Our society faces diverse challenges, from ecological and environmental problems that could wipe out virtually all the species that inhabit this planet, including ours, to those issues related to the mental and psychological health of people, causing discomfort and even death as in the cases of depression and suicide. Never before have we citizens had to be so informed about what is going on around us. However, being able to access all the information we have with a simple click, we prefer, paradoxically, to ignore everything.

“Empathy is the ability to comprehend the feelings and emotions of others, based on the recognition of the other as similar.”

– Lopez, Filippetti, and Richaud (2014) –

Empathy is an indispensable social skill in today’s world, so the theory of multiple intelligences states. It is more important to interact assertively with others to achieve success than to compete with them. Educational institutions, for example, are a space where we can propose with high rigor and clarity ideas and actions that help us overcome the challenges described above and those that are coming to present themselves.

The scholarly debate is a very enriching activity that promotes in students essential skills, such as critical thinking, communication skills, problem-solving, the ability to research and synthesize reliable academic sources, and to develop empathy by listening, understanding, and sharing with others different arguments and points of view. In other words, by “putting yourself in each other’s shoes.”

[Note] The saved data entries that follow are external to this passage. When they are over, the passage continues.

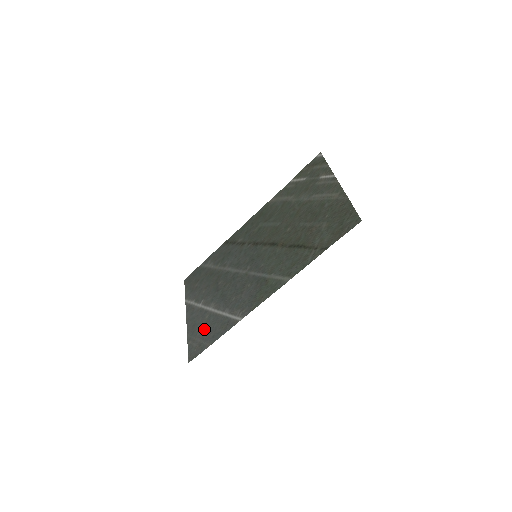
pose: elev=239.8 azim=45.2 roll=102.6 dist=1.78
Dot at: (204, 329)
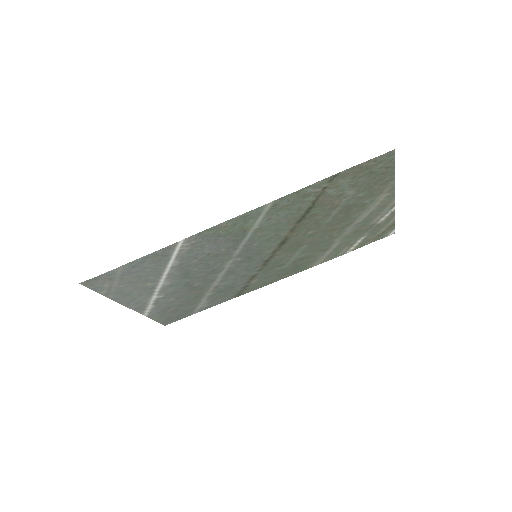
Dot at: (133, 281)
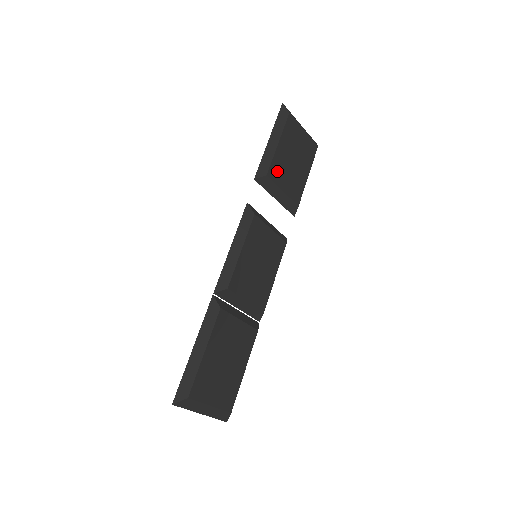
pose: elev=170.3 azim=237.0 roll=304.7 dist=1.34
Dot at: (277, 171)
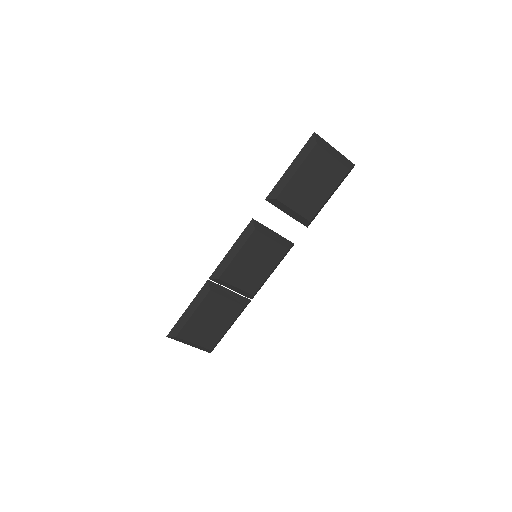
Dot at: (289, 195)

Academic debates allow us to develop epistemological and ethical analyses about a topic or concept. Epistemology studies the criteria of a discipline’s truth, that is, why is it true and also in the light of what arguments (Piaget, 1986); while ethics is a kind of knowledge that tries to build itself rationally, using conceptual rigor and methods of analysis and explanations about moral issues (Cortina, 2008). According to authors such as Gooch (2017:14), we live in the post-truth era, and this can be defined as “a circumstance in which objective facts are less influential in public opinion than emotions and personal beliefs.” That is why we urgently need to appeal to ethics and epistemology.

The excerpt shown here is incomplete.